Belarusian ice hockey player

Vitali Vladimirovich Belinski (sometimes Vitaly Belinsky; Віталь Уладзіміравіч Бялінскі — Vital' Uladzimiravich Bialinski; Виталий Владимирович Белинский; born November 27, 1989) is a professional ice hockey goaltender from Belarus who currently plays for HK Mogilev in the Belarusian Extraleague.

Belinski began playing hockey at age seven at the Yunost-Minsk hockey school. Throughout his career, he mostly played for various teams within the Yunost-Minsk system—including Yunior, Yunost-MHL, and Yunost-Minsk, except for the 2008–2009 and 2011–2012 seasons, when he played for HC Shinnik Bobruisk and HK Vitebsk, respectively. In the 2012–2013 season, Yunost-Minsk competed in the Higher Hockey League, where Belinski shared the primary goaltender role with Canadian-Belarusian Kevin Lalande.
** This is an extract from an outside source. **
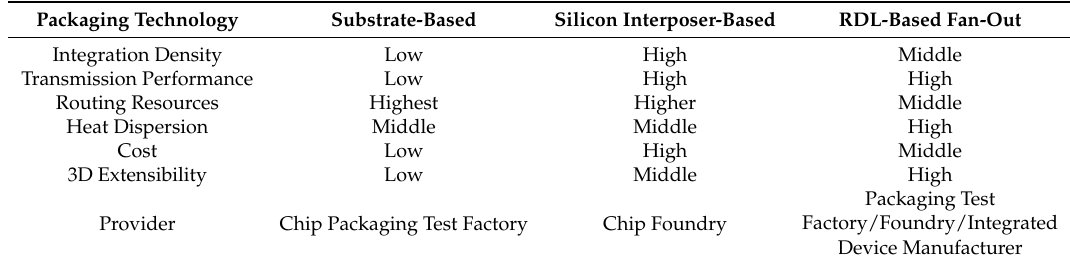
Table 4. Comparisons of Chiplet Packaging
That season, he appeared in 22 games, achieving a 91.8% save percentage (56 saves on 586 shots), a 2.53 goals against average, and recorded three shutouts. On October 2, 2012, he was recognized as the league's best goaltender for the week.

He represented Belarus at the junior level, playing for both the under-18 and under-20 national teams. His first appearance with the senior Belarusian national team occurred on April 6, 2013, when he competed in a match against Germany. Later that year, he earned a spot on Belarus' roster for the 2013 IIHF World Championship. Despite being one of the smallest players at the tournament, measuring only 170 cm tall, he contributed to his team's efforts on the international stage.